La mística de las que merecen amor.
Cuando leí por primera vez a Simone de Beauvoir tenía 17 años. El boom del feminismo en Latinoamérica no era escandaloso y mucho menos se manifestaba con iconoclasia. Leer a Simone, en mi pre-feminismo, me dejó una duda que fui disipando con el paso de los años: ¿qué implicaba ser para el otro? Fui comprendiendo…
Cuando leí por primera vez a Simone de Beauvoir tenía 17 años. El boom del feminismo en Latinoamérica no era escandaloso y mucho menos se manifestaba con iconoclasia. Leer a Simone, en mi pre-feminismo, me dejó una duda que fui disipando con el paso de los años: ¿qué implicaba ser para el otro?
Fui comprendiendo que las mujeres nacemos bajo la constante de pertenecer a otros, ser para otros. En un principio, le pertenecemos a nuestra familia, teniendo como objetivo ser una buena hija, jamás fallarle a tus padres y, si es posible, concebir hasta contraído el matrimonio. Luego la posición que nos reivindica entre las santas: la condición de la maternidad, que acompañada por el matrimonio se convierte en la fórmula perfecta para gozar de las bondades que nos regala el patriarcado.
De tal suerte que la figura femenina debe permanecer en una mistificación, tal como lo escribiera Betty Friedan en La mística de la feminidad*, donde comprendemos que los estereotipos de “lo femenino” son impuestos desde un dispositivo social de dominio. ,De ahí que la mistificación se entienda como el ideal normativo que la sociedad ha construido e impuesto sobre las mujeres, y que el patriarcado mantiene con particular interés, pues su permanencia garantiza su hegemonía.

Por ejemplo, se nos mistifica como novias cariñosas, como buenas madres, como tiernas abuelitas. Se crea una idea fetichizada de la mujer como objeto sexual, pero no como sujeto orgásmico. Para la sociedad patriarcal merecemos el altar sacro, siempre y cuando no nos movamos de él, no pensemos en salir de él, no hablemos siquiera. Es decir, mientras no nos comportemos como humanas, como personas.
Lo anterior está basado en la virtud de la decencia, que se nos ha sembrado en el cabeza, puesto que es primordial para nuestra mística y un baluarte imprescindible en el ser para el otro. Por tal razón, el contraste de las dos imágenes que Graciela Hierro menciona acertadamente en su **Ética y feminismo: la de la prostituta y la de la madre, dividen y enfrentan socialmente a las mujeres.

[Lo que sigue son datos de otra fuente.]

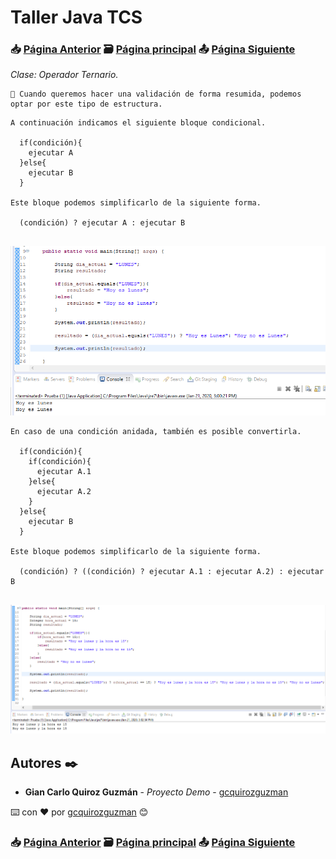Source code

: # Taller Java TCS
### 📥 [Página Anterior](https://github.com/gcquirozguzman/java-tcs-202001/tree/CS00100001) 🗃️ [Página principal](https://github.com/gcquirozguzman/java-tcs-202001) 📤 [Página Siguiente](https://github.com/gcquirozguzman/java-tcs-202001/tree/CW00100001)

_Clase: Operador Ternario._

```
📢 Cuando queremos hacer una validación de forma resumida, podemos optar por este tipo de estructura.
```

```
A continuación indicamos el siguiente bloque condicional.

  if(condición){
    ejecutar A
  }else{
    ejecutar B
  }

Este bloque podemos simplificarlo de la siguiente forma.

  (condición) ? ejecutar A : ejecutar B
  
```

![Error: imagen no ha sido cargada](https://github.com/gcquirozguzman/java-tcs-202001/blob/master/imagenes/OT00100001_4.png)

```
En caso de una condición anidada, también es posible convertirla.

  if(condición){
    if(condición){
      ejecutar A.1
    }else{
      ejecutar A.2
    }
  }else{
    ejecutar B
  }

Este bloque podemos simplificarlo de la siguiente forma.

  (condición) ? ((condición) ? ejecutar A.1 : ejecutar A.2) : ejecutar B
  
```

![Error: imagen no ha sido cargada](https://github.com/gcquirozguzman/java-tcs-202001/blob/master/imagenes/OT00100001_5.png)

## Autores ✒️

* **Gian Carlo Quiroz Guzmán** - *Proyecto Demo* - [gcquirozguzman](https://github.com/gcquirozguzman)

⌨️ con ❤️ por [gcquirozguzman](https://github.com/gcquirozguzman) 😊

### 📥 [Página Anterior](https://github.com/gcquirozguzman/java-tcs-202001/tree/CS00100001) 🗃️ [Página principal](https://github.com/gcquirozguzman/java-tcs-202001) 📤 [Página Siguiente](https://github.com/gcquirozguzman/java-tcs-202001/tree/CW00100001)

La razón es que la prostituta ha dejado atrás la mistificación y ha adquirido las características negativas de la feminidad: el control y el uso de su sexualidad y, por tanto, de su vida. Mientras que la madre conserva las características positivas: pureza, docilidad, abnegación. El patriarcado las enfrenta y condiciona por medio del amor. Sólo la que realmente ama expone sus virtudes, producto de su mística. Y la prostituta, por la propia naturaleza de su oficio, está impedida a amar.
Aunque en realidad la galantería disfraza siempre las características negativas, en algún momento las características positivas de las mujeres dejarán de ser suficientes para los que teorizan el amor, pero que en la práctica carecen de empatía. Para esos fantásticos teóricos del amor no hay virtud que subyugue lo suficiente a su compañera como para invisibilizarla.
* Betty Friedan. La mística de la feminidad. Ed. Cátedra. España, 2016.
** Graciela Hierro. Ética y Feminismo. Ed. Diversa. México, 2003.